◆ **PAGE TEXT**:
»»

Applying $setIntersection to a non-existent field results in null.

Consider the following documents:

{ "_id" : 10, "a" : [ 1, 2, 3 ] }
{ "_id" : 11, "b" : [ 1, 2, 3 ] }
{ "_id" : 12 }

The first document doesn’t have a b field, the second document doesn’t have an a field, and the third document doesn’t have either.

Here’s what happens when we apply $setIntersection to the a and b fields:

db.data.aggregate(
   [
     { $match: { _id: { $in: [ 10, 11, 12 ] } } },
     {
       $project:
          {
            _id: 0,
            a: 1,
            b: 1,
            result: { $setIntersection: [ "$a", "$b" ] }
          }
     }
   ]
)

Result:

{ "a" : [ 1, 2, 3 ], "result" : null }
{ "b" : [ 1, 2, 3 ], "result" : null }
{ "result" : null }

Wrong Data Type

All operands of $setIntersection must be arrays. If they aren’t, an error is thrown.

Suppose our collection contains the following documents:

{ "_id" : 13, "a" : [ 1, 2, 3 ], "b" : 3 }
{ "_id" : 14, "a" : 3, "b" : [ 1, 2, 3 ] }
{ "_id" : 15, "a" : 2, "b" : 3 }

And we apply $setIntersection to those documents:

db.data.aggregate(
   [
     { $match: { _id: { $in: [ 13, 14, 15 ] } } },
     {
       $project:
          {
            _id: 0,
            a: 1,
            b: 1,
            result: { $setIntersection: [ "$a", "$b" ] }
          }
     }
   ]
)

Result:

Error: command failed: {
	"ok" : 0,
	"errmsg" : "All operands of $setIntersection must be arrays. One argument is of type: double",
	"code" : 17047,
	"codeName" : "Location17047"
} : aggregate failed :
_getErrorWithCode@src/mongo/shell/utils.js:25:13
doassert@src/mongo/shell/assert.js:18:14
_assertCommandWorked@src/mongo/shell/assert.js:639:17
assert.commandWorked@src/mongo/shell/assert.js:729:16
DB.prototype._runAggregate@src/mongo/shell/db.js:266:5
DBCollection.prototype.aggregate@src/mongo/shell/collection.js:1058:12
@(shell):1:1

Duplicate Values

The $setIntersection operator filters out duplicates in its result to output an array that contain only unique entries. Also, the order of the elements in the output array is unspecified.

««

◆ **LIST OF TASKS**:
**1)** Which _id values appear in the sample documents shown in the $setIntersection text?
**2)** Answer these questions about the $setIntersection text:
(a) What result does applying $setIntersection to a non-existent field give?
(b) What error code is returned when an operand is not an array?
(c) What does the operator do with duplicate values in its result?
**3)** Continue the $setIntersection text from its last sentence.

◆ **RECORDS PROVIDED**:
»»

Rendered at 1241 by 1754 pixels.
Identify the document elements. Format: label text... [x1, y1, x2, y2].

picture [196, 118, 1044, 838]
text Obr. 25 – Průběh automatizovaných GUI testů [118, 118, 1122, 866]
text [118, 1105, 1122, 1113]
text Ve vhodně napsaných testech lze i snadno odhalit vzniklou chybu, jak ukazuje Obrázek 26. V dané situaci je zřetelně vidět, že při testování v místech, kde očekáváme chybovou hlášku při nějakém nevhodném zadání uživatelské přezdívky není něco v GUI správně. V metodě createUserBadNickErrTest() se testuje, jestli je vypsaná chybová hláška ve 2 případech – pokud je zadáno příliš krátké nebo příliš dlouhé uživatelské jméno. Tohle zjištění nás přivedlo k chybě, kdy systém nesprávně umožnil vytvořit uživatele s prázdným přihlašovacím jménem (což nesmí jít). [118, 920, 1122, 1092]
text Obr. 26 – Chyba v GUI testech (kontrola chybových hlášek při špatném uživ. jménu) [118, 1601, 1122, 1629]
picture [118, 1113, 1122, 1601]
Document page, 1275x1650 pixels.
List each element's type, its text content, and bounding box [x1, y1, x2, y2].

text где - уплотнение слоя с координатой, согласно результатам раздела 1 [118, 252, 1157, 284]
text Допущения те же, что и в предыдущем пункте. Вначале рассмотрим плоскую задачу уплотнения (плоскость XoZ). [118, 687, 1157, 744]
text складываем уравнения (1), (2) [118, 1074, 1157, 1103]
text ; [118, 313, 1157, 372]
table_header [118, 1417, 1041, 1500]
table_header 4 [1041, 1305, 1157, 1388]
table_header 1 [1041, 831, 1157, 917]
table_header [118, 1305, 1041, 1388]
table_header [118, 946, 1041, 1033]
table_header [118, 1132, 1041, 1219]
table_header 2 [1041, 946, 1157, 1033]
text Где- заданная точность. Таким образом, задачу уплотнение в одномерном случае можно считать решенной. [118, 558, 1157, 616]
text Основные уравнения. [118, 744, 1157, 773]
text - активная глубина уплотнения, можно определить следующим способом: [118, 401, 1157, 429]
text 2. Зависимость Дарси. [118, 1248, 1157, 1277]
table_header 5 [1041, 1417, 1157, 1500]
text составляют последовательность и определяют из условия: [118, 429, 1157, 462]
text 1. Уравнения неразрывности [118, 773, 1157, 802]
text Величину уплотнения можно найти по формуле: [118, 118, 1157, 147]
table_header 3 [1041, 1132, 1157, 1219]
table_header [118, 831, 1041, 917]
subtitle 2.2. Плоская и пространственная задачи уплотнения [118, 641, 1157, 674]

««

◆ **WRITTEN RESPONSES**:
**1)** 10, 11, 12, 13, 14, 15

**2)**
(a) null
(b) 17047
(c) It filters them out, so the output array contains only unique entries.

**3)**
Suppose we have the following documents:

{ "_id" : 16, "a" : [ 1, 1, 2, 2, 3, 3 ], "b" : [ 1, 2, 3 ] }
{ "_id" : 17, "a" : [ 1, 1, 2, 2, 3, 3 ], "b" : [ 1, 2 ] }
{ "_id" : 18, "a" : [ 1, 1, 2, 2, 3, 3 ], "b" : [ ] }
{ "_id" : 19, "a" : [ 3, 2, 1, 2, 3, 1 ], "b" : [ 2, 3, 1 ] }
{ "_id" : 20, "a" : [ 1, 3, 2, 2, 3, 1 ], "b" : [ 2, 1 ] }
{ "_id" : 21, "a" : [ 2, 3, 1, 2, 3, 1 ], "b" : [ ] }

Then we apply the $setIntersection operator to them:

db.data.aggregate(
   [
     { $match: { _id: { $in: [ 16, 17, 18, 19, 20, 21 ] } } },
     {
       $project:
          {
            _id: 0,
            a: 1,
            b: 1,
            result: { $setIntersection: [ "$a", "$b" ] }
          }
     }
   ]
)

Result:

{ "a" : [ 1, 1, 2, 2, 3, 3 ], "b" : [ 1, 2, 3 ], "result" : [ 1, 2, 3 ] }
{ "a" : [ 1, 1, 2, 2, 3, 3 ], "b" : [ 1, 2 ], "result" : [ 1, 2 ] }
{ "a" : [ 1, 1, 2, 2, 3, 3 ], "b" : [ ], "result" : [ ] }
{ "a" : [ 3, 2, 1, 2, 3, 1 ], "b" : [ 2, 3, 1 ], "result" : [ 1, 2, 3 ] }
{ "a" : [ 1, 3, 2, 2, 3, 1 ], "b" : [ 2, 1 ], "result" : [ 1, 2 ] }
{ "a" : [ 2, 3, 1, 2, 3, 1 ], "b" : [ ], "result" : [ ] }

More than Two Arguments

As mentioned, $setIntersection accepts two or more arguments. All previous examples used two arguments. Here’s one that uses three arguments.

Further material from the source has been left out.